▶ [WHAT THIS TASK INVOLVES] Copy every line of the records below exactly, in order, with nothing added, dropped, or changed.

▶ [GIVEN INFORMATION]
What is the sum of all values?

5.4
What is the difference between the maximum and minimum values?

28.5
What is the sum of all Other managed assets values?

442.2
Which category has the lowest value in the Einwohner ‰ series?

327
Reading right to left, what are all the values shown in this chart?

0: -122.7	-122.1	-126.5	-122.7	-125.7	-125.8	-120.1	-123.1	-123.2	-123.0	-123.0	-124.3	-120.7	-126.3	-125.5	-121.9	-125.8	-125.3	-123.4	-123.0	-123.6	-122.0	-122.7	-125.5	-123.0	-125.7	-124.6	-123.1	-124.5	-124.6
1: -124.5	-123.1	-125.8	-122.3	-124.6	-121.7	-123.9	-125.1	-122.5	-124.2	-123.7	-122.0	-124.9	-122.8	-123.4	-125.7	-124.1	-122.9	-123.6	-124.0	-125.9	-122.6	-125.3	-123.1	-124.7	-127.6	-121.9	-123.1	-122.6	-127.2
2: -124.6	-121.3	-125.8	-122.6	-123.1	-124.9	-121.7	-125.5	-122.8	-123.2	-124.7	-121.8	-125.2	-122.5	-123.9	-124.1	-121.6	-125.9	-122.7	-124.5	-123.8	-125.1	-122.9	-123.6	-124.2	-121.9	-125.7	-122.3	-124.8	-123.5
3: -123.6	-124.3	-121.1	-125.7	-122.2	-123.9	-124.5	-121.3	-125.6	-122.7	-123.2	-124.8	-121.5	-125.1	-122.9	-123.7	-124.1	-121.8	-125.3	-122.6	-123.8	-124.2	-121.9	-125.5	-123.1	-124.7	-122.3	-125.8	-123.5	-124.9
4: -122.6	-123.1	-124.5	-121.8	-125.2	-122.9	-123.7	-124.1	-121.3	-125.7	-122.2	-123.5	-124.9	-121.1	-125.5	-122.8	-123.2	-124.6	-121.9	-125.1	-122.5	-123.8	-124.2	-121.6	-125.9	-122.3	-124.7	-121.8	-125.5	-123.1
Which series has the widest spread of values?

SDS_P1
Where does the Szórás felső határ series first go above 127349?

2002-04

▶ [SOLUTION BELOW]
What is the sum of all values?

5.4
What is the difference between the maximum and minimum values?

28.5
What is the sum of all Other managed assets values?

442.2
Which category has the lowest value in the Einwohner ‰ series?

327
Reading right to left, what are all the values shown in this chart?

0: -122.7	-122.1	-126.5	-122.7	-125.7	-125.8	-120.1	-123.1	-123.2	-123.0	-123.0	-124.3	-120.7	-126.3	-125.5	-121.9	-125.8	-125.3	-123.4	-123.0	-123.6	-122.0	-122.7	-125.5	-123.0	-125.7	-124.6	-123.1	-124.5	-124.6
1: -124.5	-123.1	-125.8	-122.3	-124.6	-121.7	-123.9	-125.1	-122.5	-124.2	-123.7	-122.0	-124.9	-122.8	-123.4	-125.7	-124.1	-122.9	-123.6	-124.0	-125.9	-122.6	-125.3	-123.1	-124.7	-127.6	-121.9	-123.1	-122.6	-127.2
2: -124.6	-121.3	-125.8	-122.6	-123.1	-124.9	-121.7	-125.5	-122.8	-123.2	-124.7	-121.8	-125.2	-122.5	-123.9	-124.1	-121.6	-125.9	-122.7	-124.5	-123.8	-125.1	-122.9	-123.6	-124.2	-121.9	-125.7	-122.3	-124.8	-123.5
3: -123.6	-124.3	-121.1	-125.7	-122.2	-123.9	-124.5	-121.3	-125.6	-122.7	-123.2	-124.8	-121.5	-125.1	-122.9	-123.7	-124.1	-121.8	-125.3	-122.6	-123.8	-124.2	-121.9	-125.5	-123.1	-124.7	-122.3	-125.8	-123.5	-124.9
4: -122.6	-123.1	-124.5	-121.8	-125.2	-122.9	-123.7	-124.1	-121.3	-125.7	-122.2	-123.5	-124.9	-121.1	-125.5	-122.8	-123.2	-124.6	-121.9	-125.1	-122.5	-123.8	-124.2	-121.6	-125.9	-122.3	-124.7	-121.8	-125.5	-123.1
Which series has the widest spread of values?

SDS_P1
Where does the Szórás felső határ series first go above 127349?

2002-04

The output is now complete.